Bürgermeister Volker Becker sprach sich dafür aus, am See „Erlebnisstationen“ etwa für Kinder zu schaffen. Er forderte zudem, das Verkehrsleitsystem zu verbessern, damit Besucher von der Autobahn zum See fänden. Unschön sei, dass viele herrenlose Boote am Ufer lägen, Anlegestege sollten für mehr Ordnung sorgen. Und bei der anstehenden Verbesserung der Beleuchtung ließen sich vielleicht Farbspiele an der Stormbrucher Brücke einrichten, sie sei ein beliebtes Fotomotiv.

Ein Nieder-Marsberger rief auf, auch Anwohner, Gastronomen und andere Unternehmer mit einzubeziehen und die Ökologie nicht zu vergessen - für Prof. Aufmkolk alles Selbstverständlichkeiten, wie er betonte. Angesprochen wurden auch ausreichende Toiletten und Ruhebänke oder die Aufstellung von Hinweistafeln auf Besonderheiten der Natur und Fische im See. „Sie sind die Experten vor Ort“, sagte der Moderator. So bekam er viele Hinweise auf lokale Besonderheiten - ob Platzprobleme am Heringhäuser Bootsverleih, „gammelige Buden“ oder Hundekot auf Wegen. Besucher sprachen mehrfach die Sauberkeit an - auch die neu gebauten Projekte müssten gepflegt werden.
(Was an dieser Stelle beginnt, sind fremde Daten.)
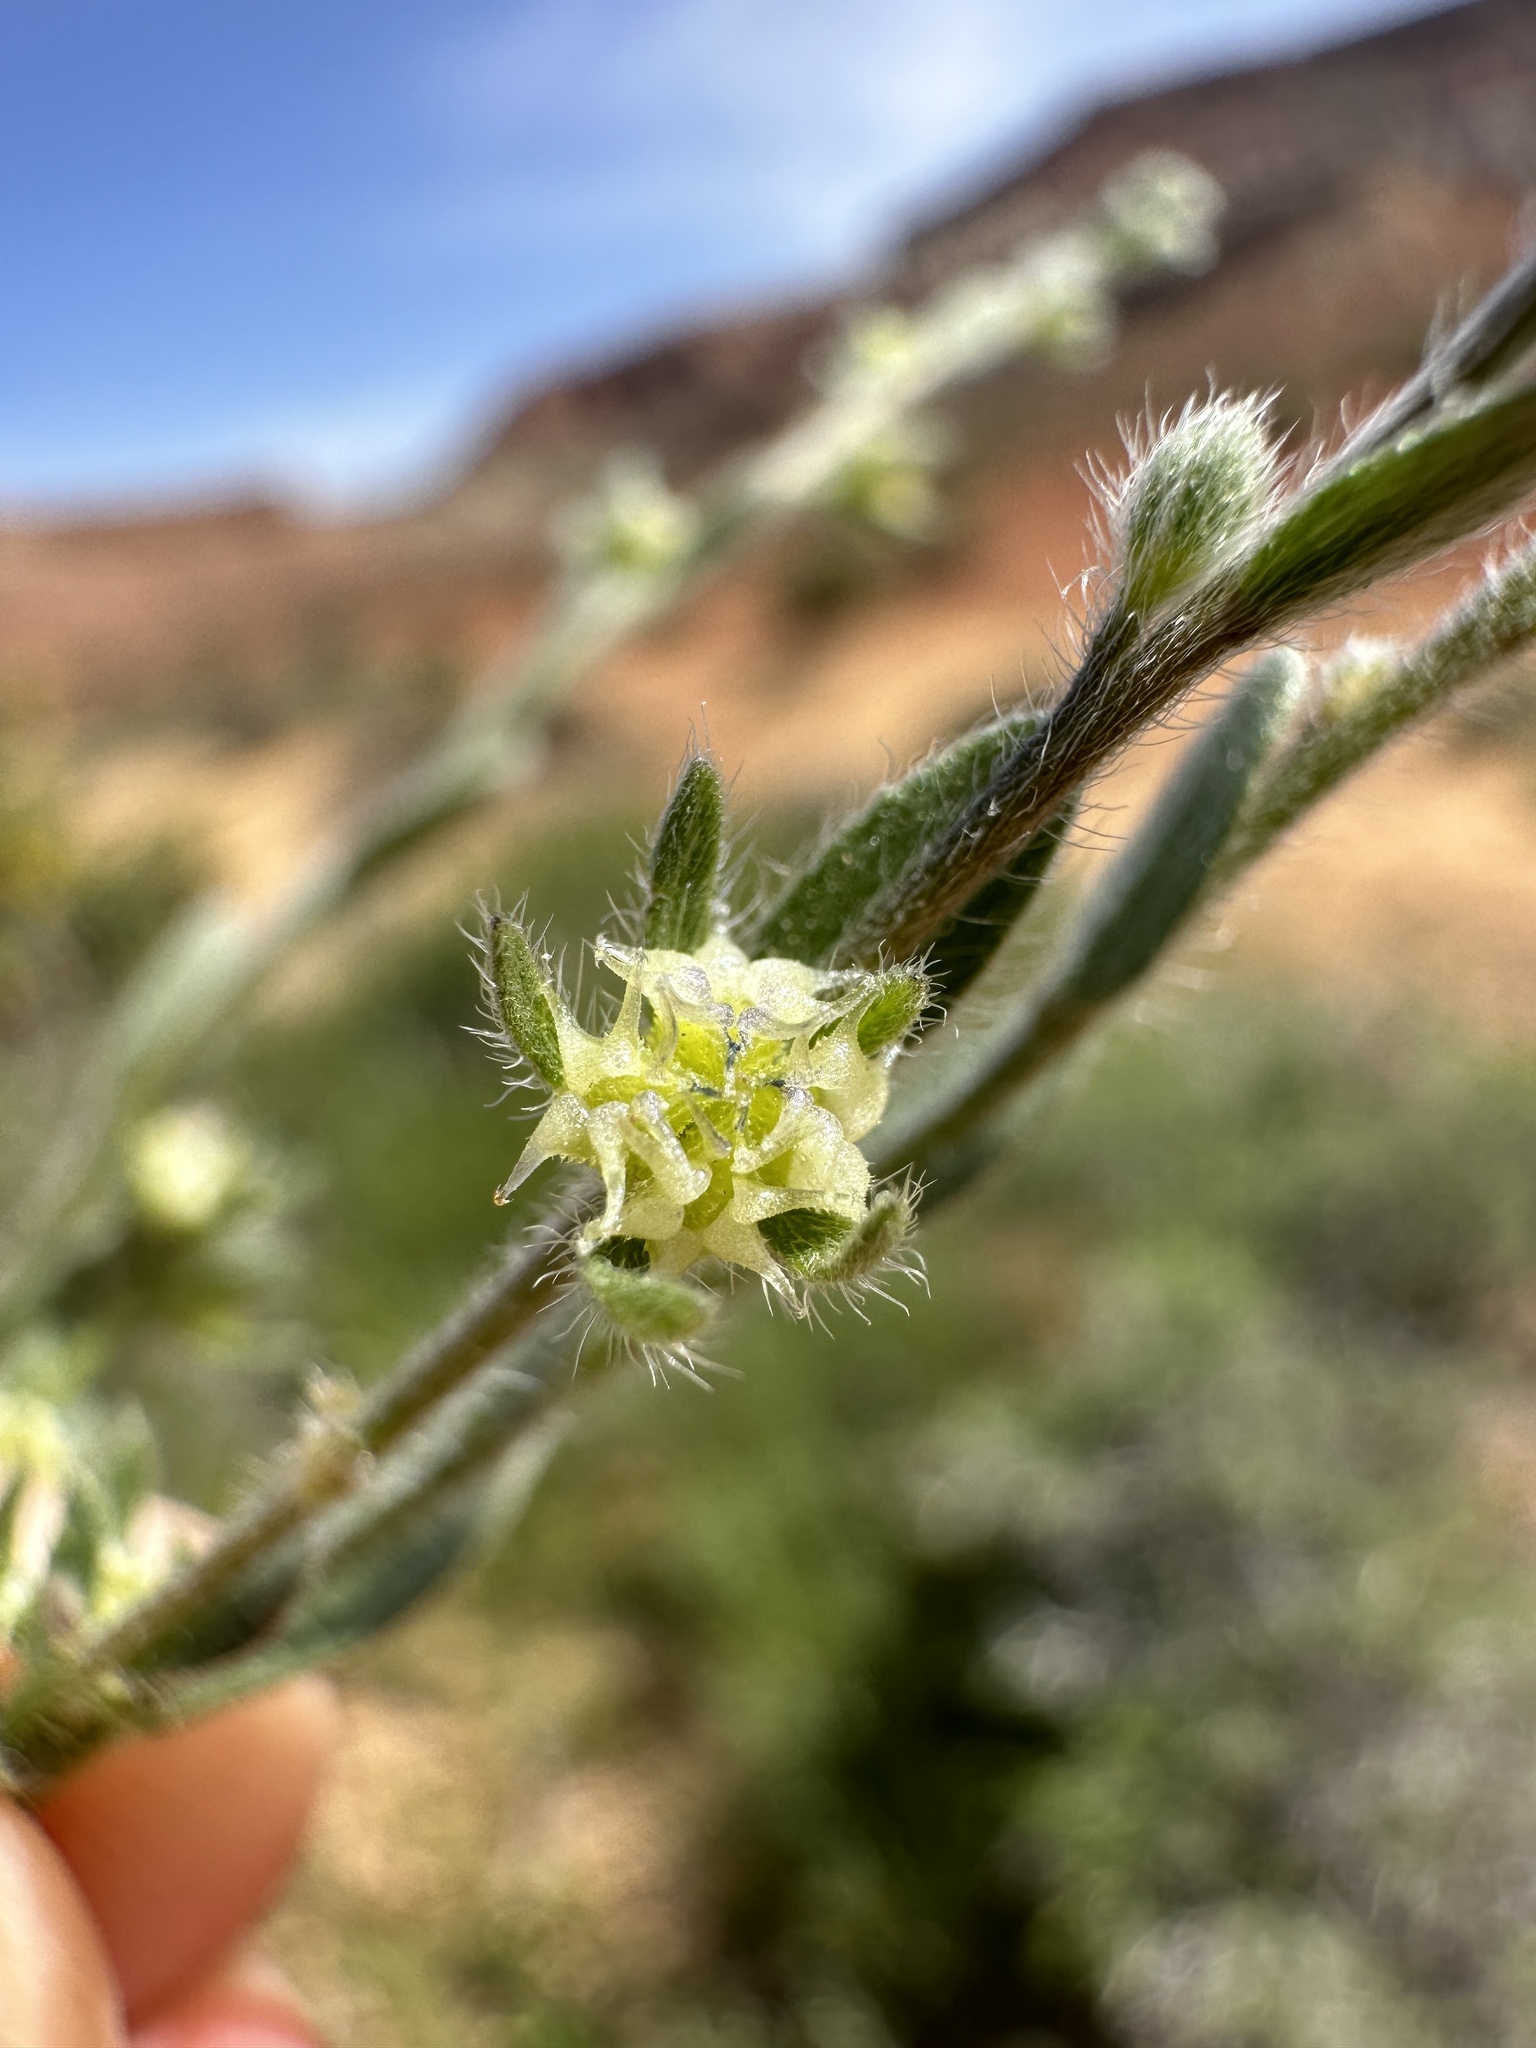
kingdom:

Die Infrastruktur werde so ausgelegt, dass die Gemeinde sie auch stemmen könne, berichtete Prof. Aufmkolk. Eine kleine Gemeinde wie Diemelsee müsse sie bezahlen und auch erhalten können. Immer wieder kamen widersprüchliche Wünsche auf. Die einen forderten einen festen Belag für den Uferweg, damit Radfahrer oder Skater den See gut umrunden könnten. Andere wollten ihn möglichst naturbelassen haben. Denn wer gehe mit Rollator oder Kinderwagen schon den ganzen Weg ab.
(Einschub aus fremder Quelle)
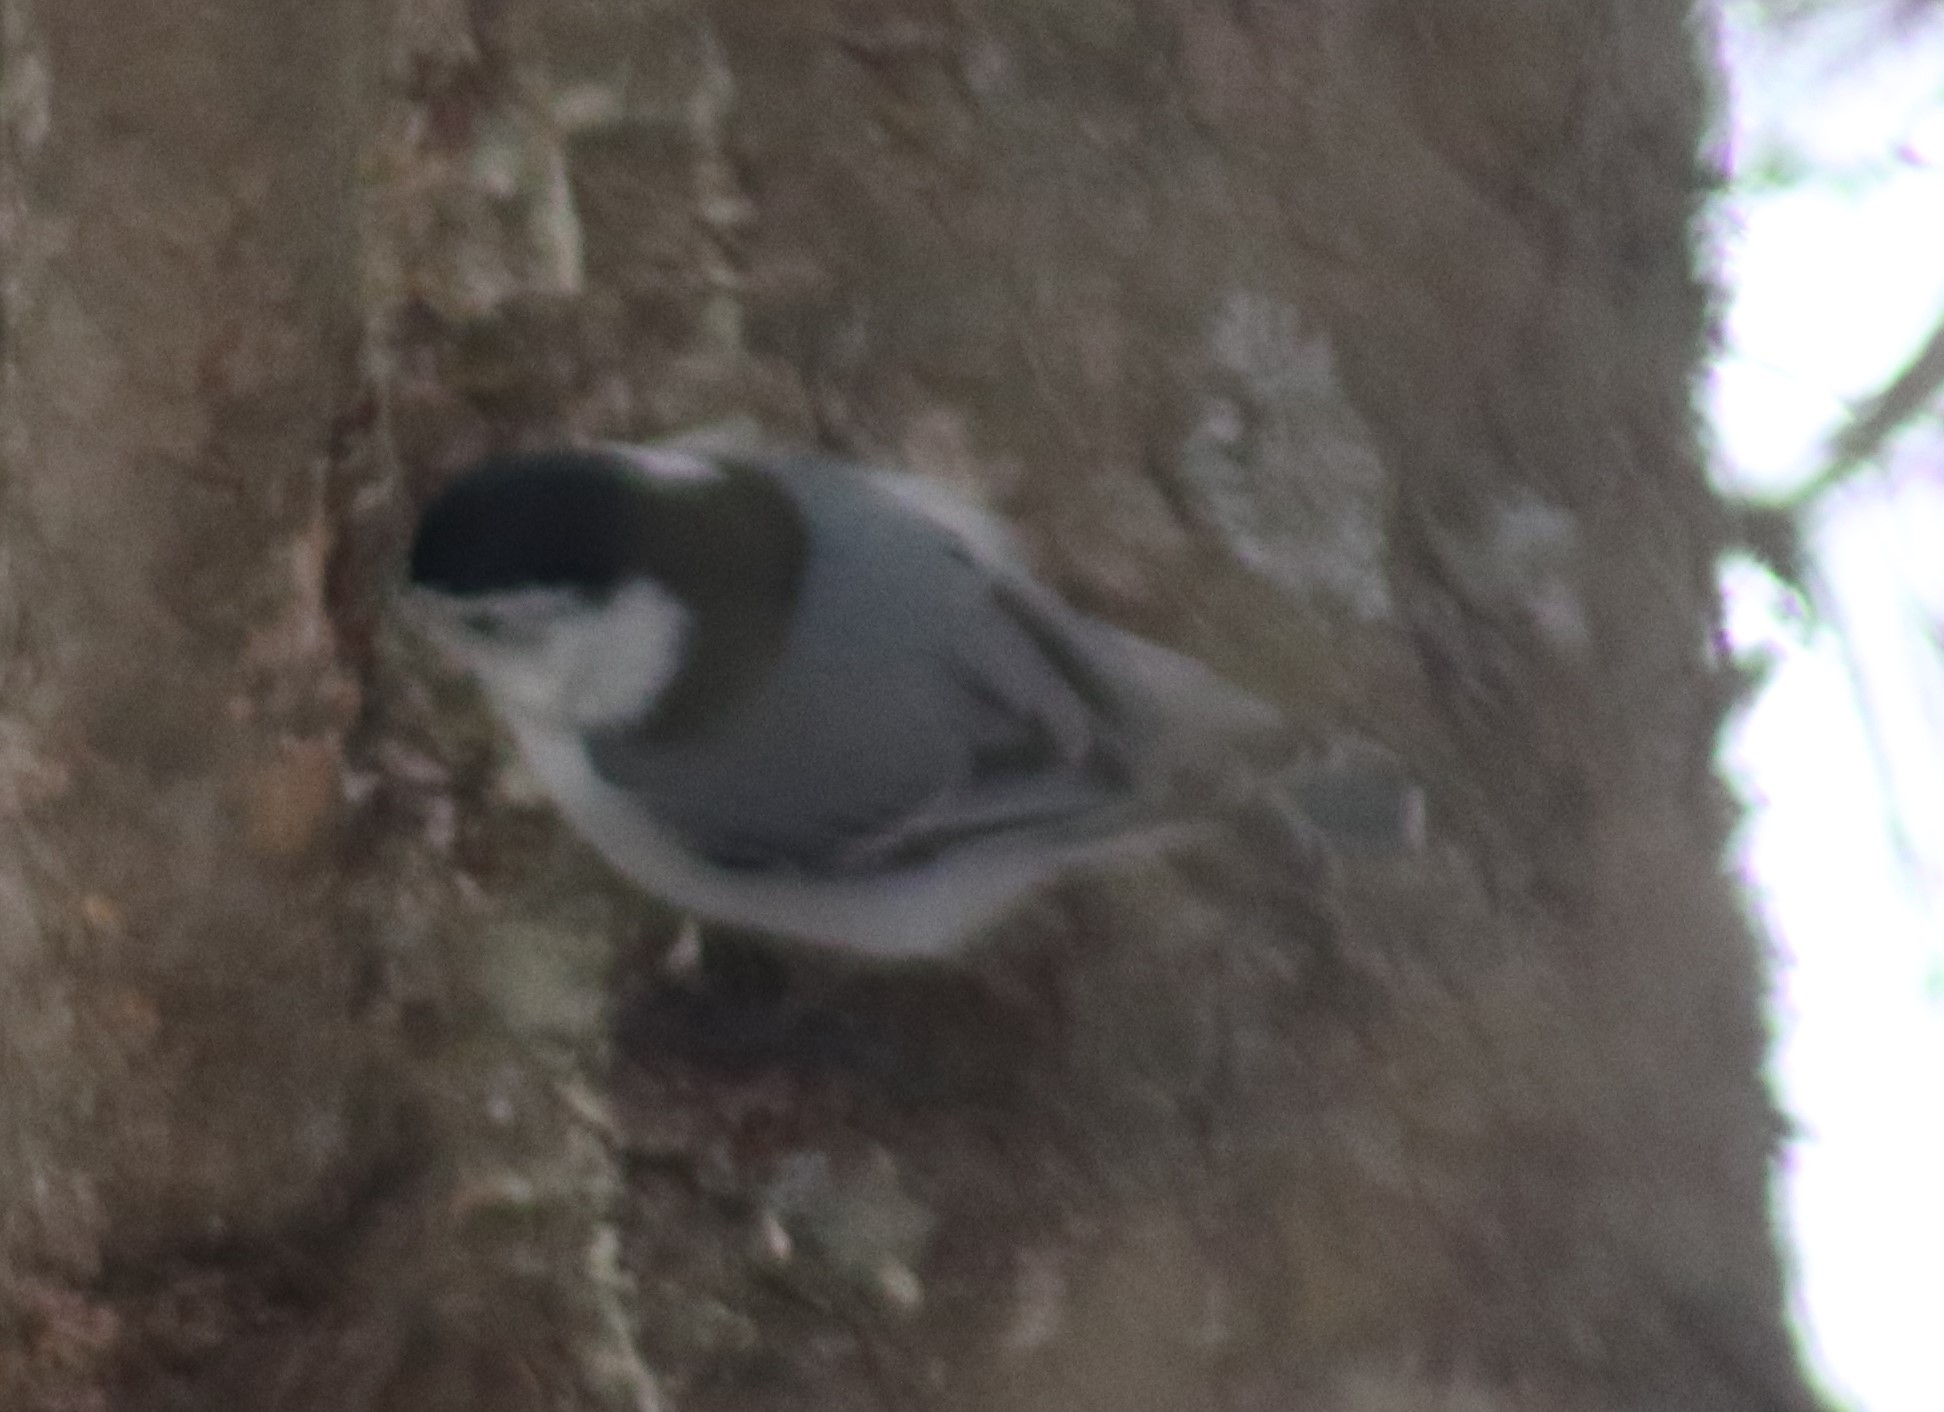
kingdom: Animalia
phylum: Chordata
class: Aves
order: Passeriformes
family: Sittidae
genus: Sitta
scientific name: Sitta carolinensis
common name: White-breasted nuthatch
Bei der Ideen-Abwägung für das Konzept will sich Prof. Aufmkolk an den Leitbegriffen „Natur und Landschaft“ orientieren und dazu ein „Profil“ entwickeln. „Der See ist Ihnen unheimlich wichtig. Sie sind mit viel Herzblut dabei“, stellte er anerkennend fest. Becker war überrascht von der unerwartet großen Resonanz. „Wir haben viele Anregungen bekommen“, bilanzierte er nach etwa zwei Stunden. „Ich freue mich schon auf die weitere Diskussion.“

Der Zeitplan

Nach der Ideensammlung am Donnerstag will die „WGF Landschaft“ ein „tragfähiges Konzept“ für die Ufergestaltung entwerfen. Über das beraten die Diemelseer Gemeindevertreter – die das Geld für Projekte bereitstellen müssen. Im Anschluss soll es eine weitere Bürgerinformation geben, bei der die Pläne diskutiert werden. Parallel dazu müssen Fördergelder besorgt werden, die wohl frühestens 2015 fließen. Für Bürgermeister Volker Becker gilt es, schon früh „gemeinschaftlich Pflöcke einzuschlagen“. Manches lasse sich auch ohne ?viel Geld bereits umsetzen.